Set exercise:
Using the excerpt on tracer travel times and injection operations, explain in one to three sentences why Diversion Event 1 is placed down-gradient from the injection well and not at the injector's sandface.

Document excerpt:
-- begin --

Baseline Tracer Travel Times

Prior to first injection of microbial activators, a slug of fluorescent dye was metered into the injection water. First arrival at producer N1 occurred in 23 days, at a superficial velocity of 8 meters/day. Maximum tracer concentration at N1 was seen in a sample at 89 days. Implication: permeable and heterogeneous reservoir rock.

Injection Operations, and Flow Diversion

Concentrated activator solution was stored on-site and metered into high-pressure injection water. Concentrations averaged 31 mg/L in injection water with baseline TDS of 17,372 mg/L.

Figure 1 shows injection volumes and pressures. On Day 27 Diversion Event 1 occurred with a sustained 8% increase in injection pressure, re-setting injection performance with minor variation for several months. At all times injection pressures remained well below AER maximum wellhead injection pressure. Diversion Event 1 is analogous to the dramatic flow diversion events seen during the chemical-flood phases of the laboratory sand pack studies of Bryan and Kantsos and of Wu et al. The timing of Diversion Event 1 (four weeks after the start of activator injection) and the absence of significant reduction of injection rates point to Diversion Event 1 occurring down-gradient from the injection well, rather than as a plugging event at the injector’s sandface.

-- end --

Dataset:
-- begin --

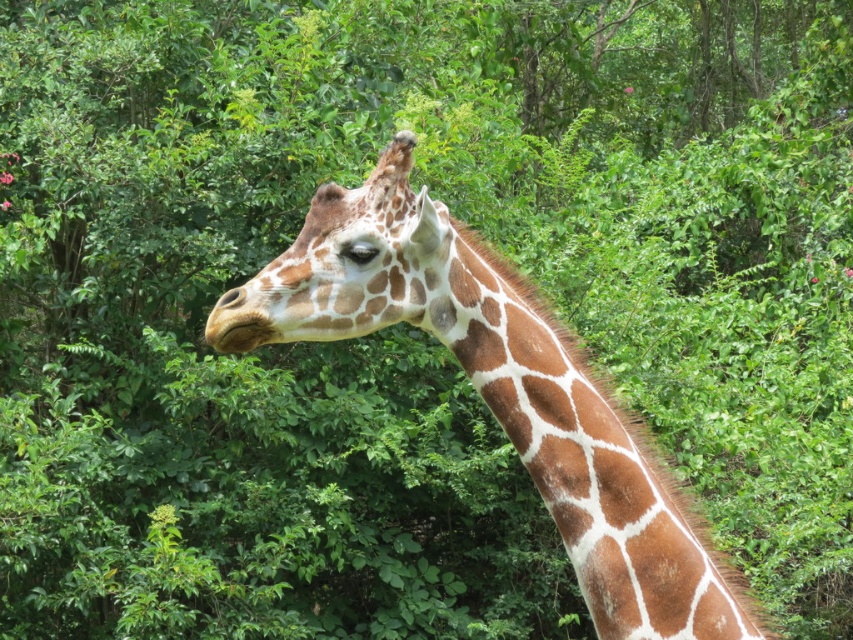
You are a wildlife photographer aiming to capture the giraffe in the image. You want to focus on the brown textured neck at center and the brown spotted skin at center. Which of these two features is taller?

The brown textured neck at center is taller than the brown spotted skin at center.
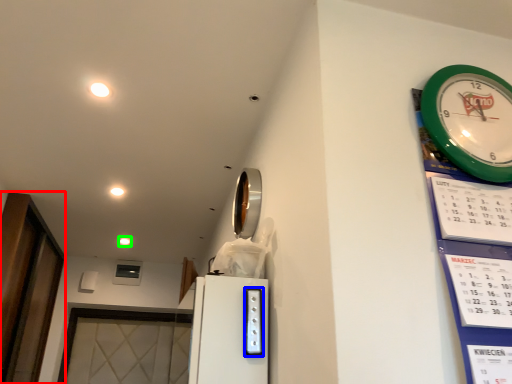
Question: Which is farther away from glass door (highlighted by a red box)? appliance (highlighted by a blue box) or light (highlighted by a green box)?

Choices:
 (A) appliance
 (B) light

Answer: (A)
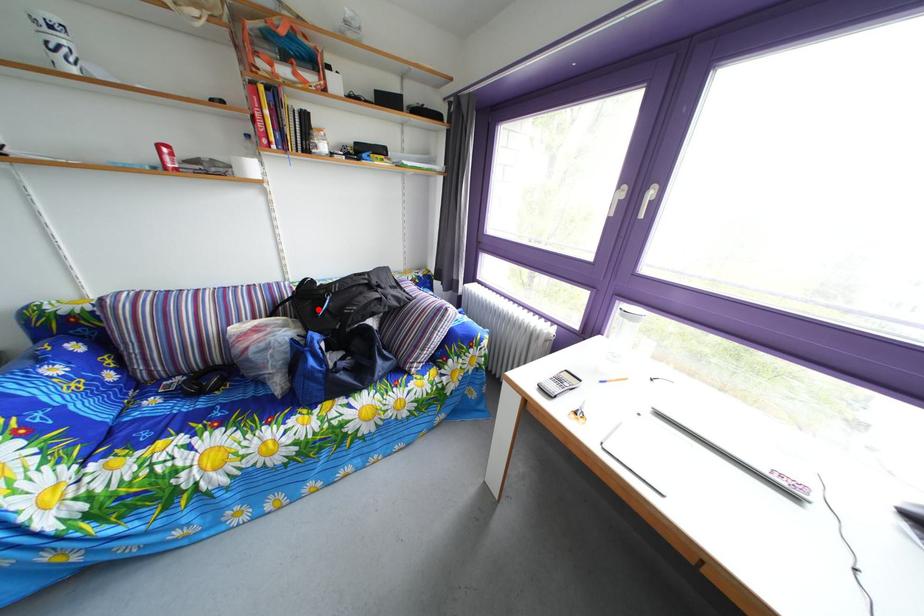
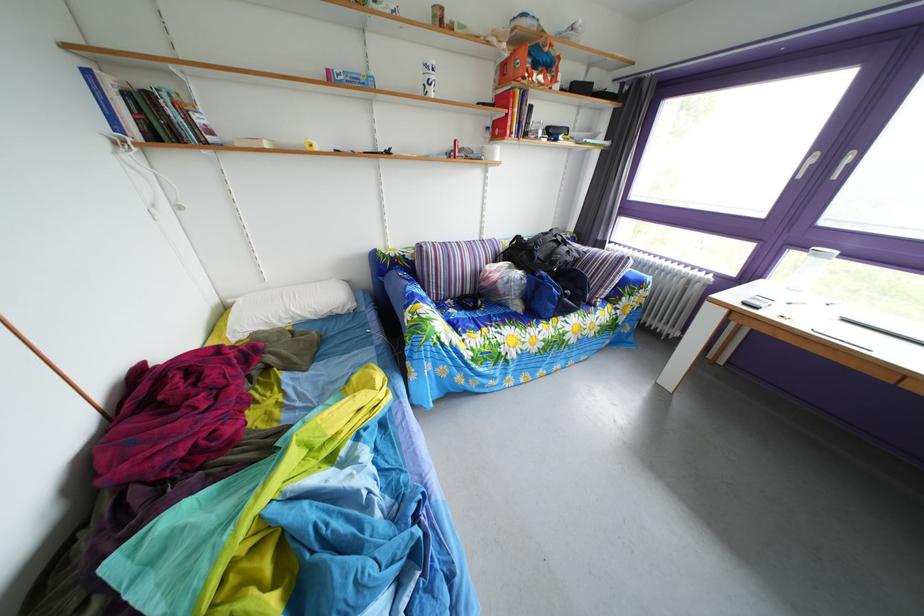
The point at the highlighted location is marked in the first image. Where is the corresponding point in the second image?

(529, 261)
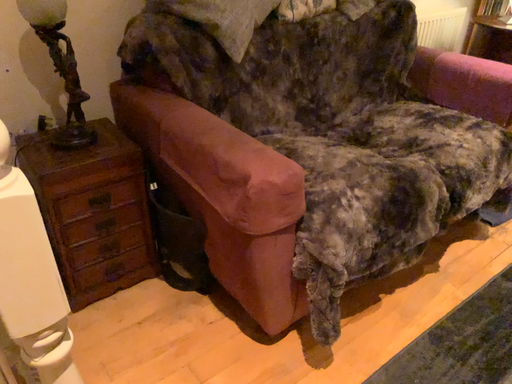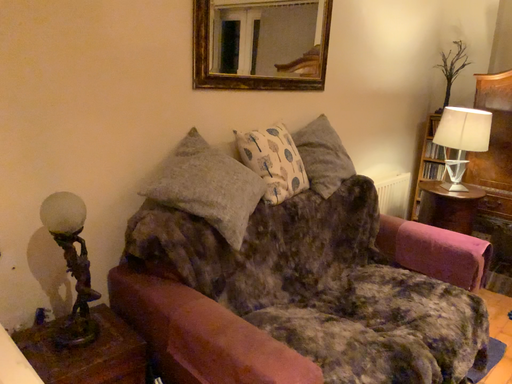
Question: How did the camera likely rotate when shooting the video?

Choices:
 (A) rotated upward
 (B) rotated downward

Answer: (A)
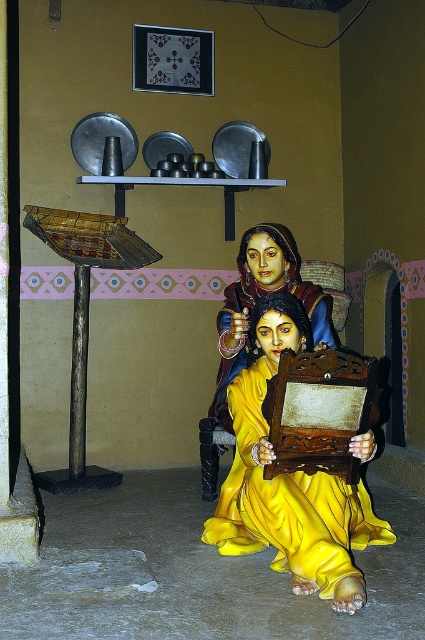
Does yellow satin fabric at center come behind satin yellow dress at center?

No, yellow satin fabric at center is closer to the viewer.

Is yellow satin fabric at center to the right of satin yellow dress at center from the viewer's perspective?

Indeed, yellow satin fabric at center is positioned on the right side of satin yellow dress at center.

The image size is (425, 640). What do you see at coordinates (289, 481) in the screenshot?
I see `yellow satin fabric at center` at bounding box center [289, 481].

Where is `yellow satin fabric at center`? yellow satin fabric at center is located at coordinates (289, 481).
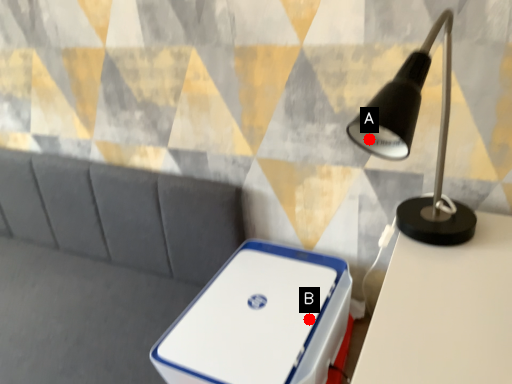
Question: Two points are circled on the image, labeled by A and B beside each circle. Which of the following is the closest to the observer?

Choices:
 (A) A is closer
 (B) B is closer

Answer: (A)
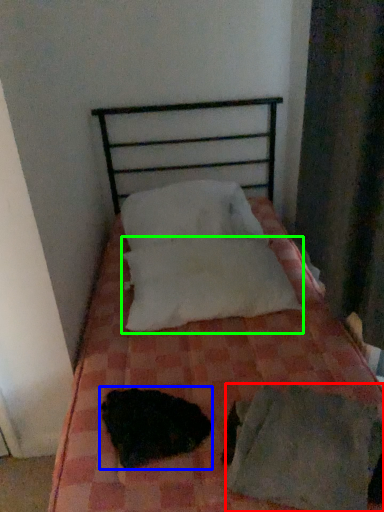
Question: Which object is the closest to the sheet (highlighted by a red box)? Choose among these: animal (highlighted by a blue box) or pillow (highlighted by a green box).

Choices:
 (A) animal
 (B) pillow

Answer: (A)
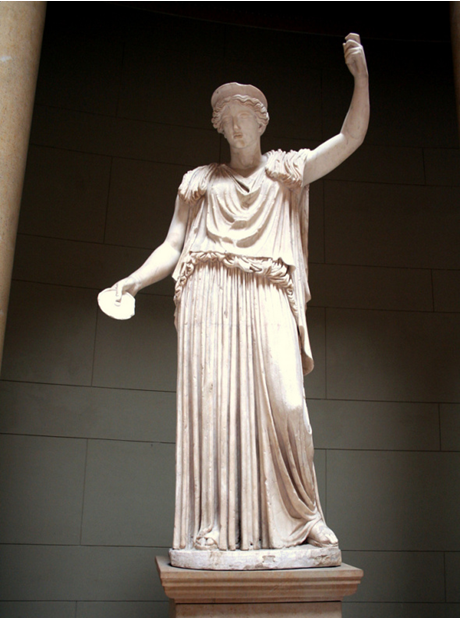
Locate an element on the screen. The image size is (461, 618). fabric drapes is located at coordinates (247, 219), (245, 237), (285, 447), (284, 480), (232, 466), (208, 227), (226, 384), (207, 502).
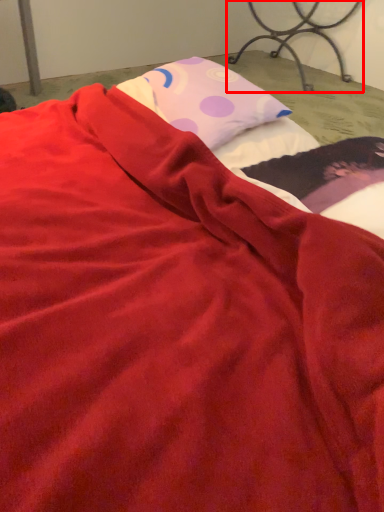
Question: Considering the relative positions of furniture (annotated by the red box) and pillow in the image provided, where is furniture (annotated by the red box) located with respect to the staircase?

Choices:
 (A) right
 (B) left

Answer: (A)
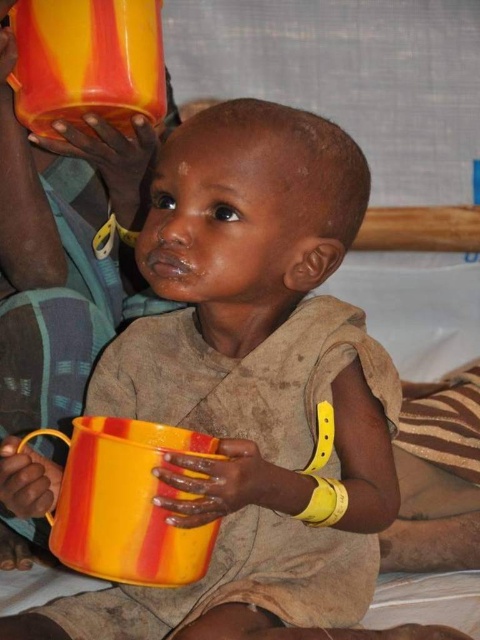
Can you confirm if yellow striped mug at center is smaller than yellow/red striped cup at upper left?

Actually, yellow striped mug at center might be larger than yellow/red striped cup at upper left.

This screenshot has height=640, width=480. In order to click on yellow striped mug at center in this screenshot , I will do `click(124, 502)`.

The height and width of the screenshot is (640, 480). I want to click on yellow striped mug at center, so click(124, 502).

-- end --

Answer for the task:
Diversion Event 1 came about four weeks after activator injection began, and injection rates did not drop significantly. Together, these point to the event occurring down-gradient from the injection well rather than as a plugging event at the injector's sandface.